Production Quality Data Science. Building Rapid Ingestion Data Pipelines


Details
HUG Ireland has the pleasure of announcing two fantastic speakers for our June Meetup, which is hosted by Bank of Ireland @boistartups at Grand Canal Square. Cronan McNamara, CEO of Creme Global will speak about setting up an online production quality data science environment, whereas Guglielmo Iozzia, Big Data Infrastructure Engineer with IBM will talk about rapid data ingestion with a FOSS tool called Streamsets Data Collector. As you can see, this Meetup is themed around the practicals of getting stuff done in Data Science, which is of interest to all members, especially those in the Data Science, Data Analysis and Architecture areas.
The agenda is as follows:
Production Quality Data Science is a Team Sport by Cronan McNamara (https://ie.linkedin.com/in/cronanmcnamara), CEO of Creme Global (http://www.cremeglobal.com/).
It takes a team to deliver production quality data analytics. This creates a barrier for organisations trying to get started extracting value from their data, choosing the right technologies and setting up their development environment. All this must be done before getting started on the real data science work. Cronan will explore these challenges and demonstrate how Creme Global has developed a platform, called Expert Models, which helps teams to overcome some of the challenges involved in taking data science from research to a product. Expert Models is an online platform which facilitates data storage, data editing, model development, model deployment and computation all from a standard web browser. Based on modern web technologies like Linux, AWS, MySQL, Python, REST APIs, JSON and JS, team members can invite and work with their colleagues, upload, edit and connect to data sets, create and share data science models and output results amongst the team or with other organisations and the general public. The talk will be illustrated with examples of Creme Global's predictive models that are being used by the pesticide and fragrance industries internationally.

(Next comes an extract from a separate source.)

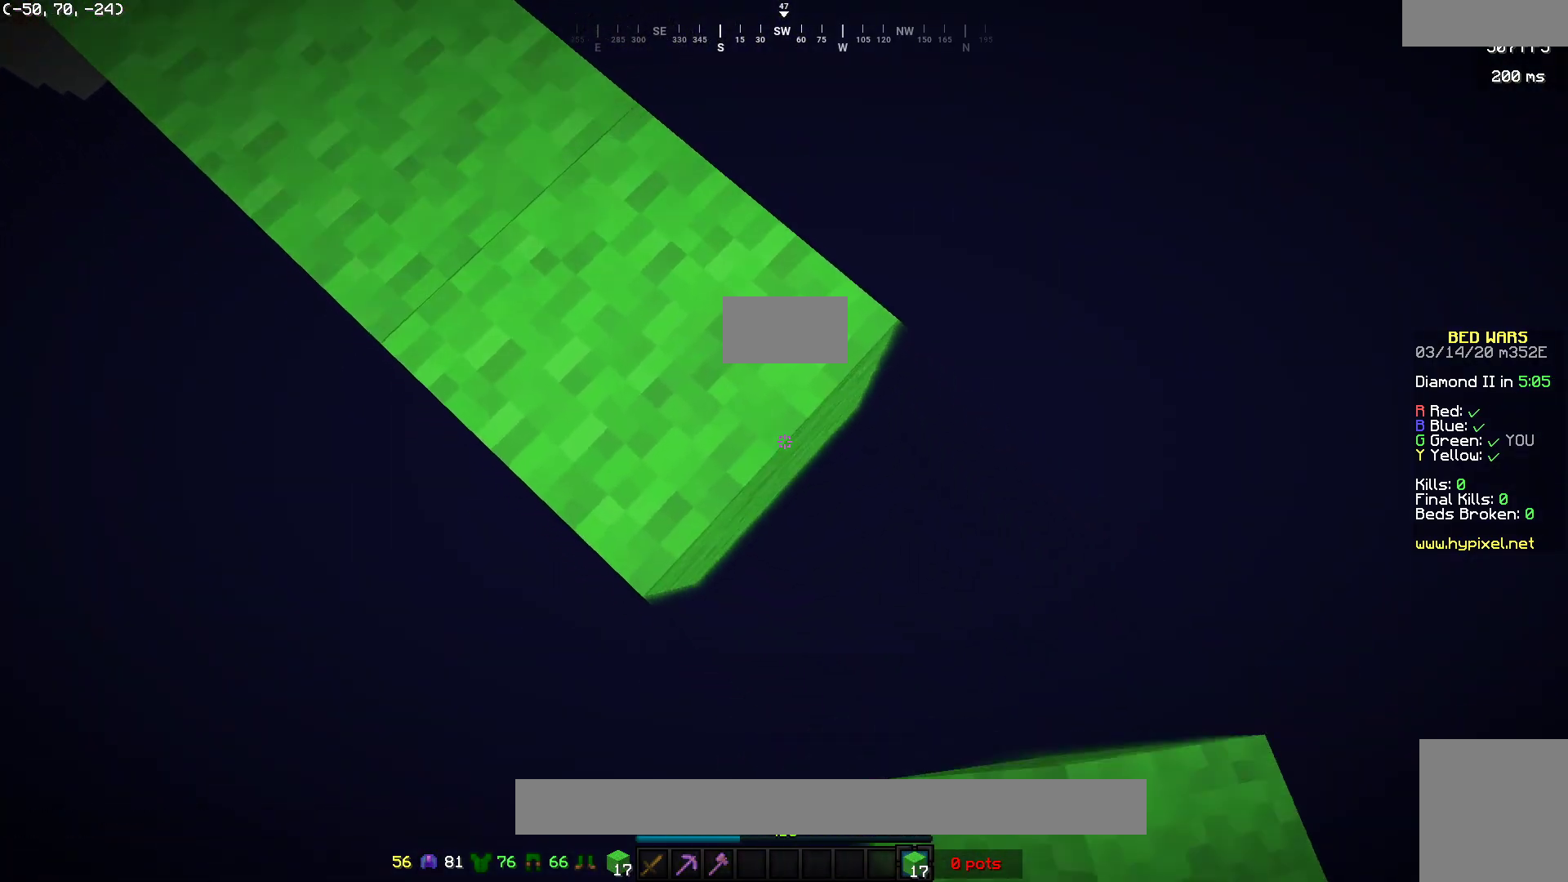
{"keys": ["d", "s"], "mouse": [], "events": [[117, "mouse_right", "down"], [400, "mouse_right", "up"]]}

Building a data pipeline to ingest data into Hadoop in minutes using Streamsets Data Collector by Guglielmo Iozzia (https://ie.linkedin.com/in/giozzia), Big Data Infrastructure Engineer Security/Ethical Hacking Team @ IBM Ireland (http://www.ibm.com/ie-en/)
In a modern Big Data Analytics infrastructure the collection of the raw data from different sources (like relational databases, MongoDB, log files, Amazon S3, JMS consumers and many others) is often a complex challenge. You need to write code to adapt the flow to your specific analytics needs. This talk will walk through a real case scenario that helped us to save a lot of time by managing everything through a web UI (including data clean up, error handling and performance and data quality monitoring): building a pipeline to continuously ingest data into an Hadoop eco-system integrating an Open Source tool called Streamsets Data Collector.
As usual, our event hashtag is #HUGIreland and joining HUG Ireland will allow you to RSVP your place at a great Data Science themed event for the "sunny" month of June in Ireland!... Hope to see you all there!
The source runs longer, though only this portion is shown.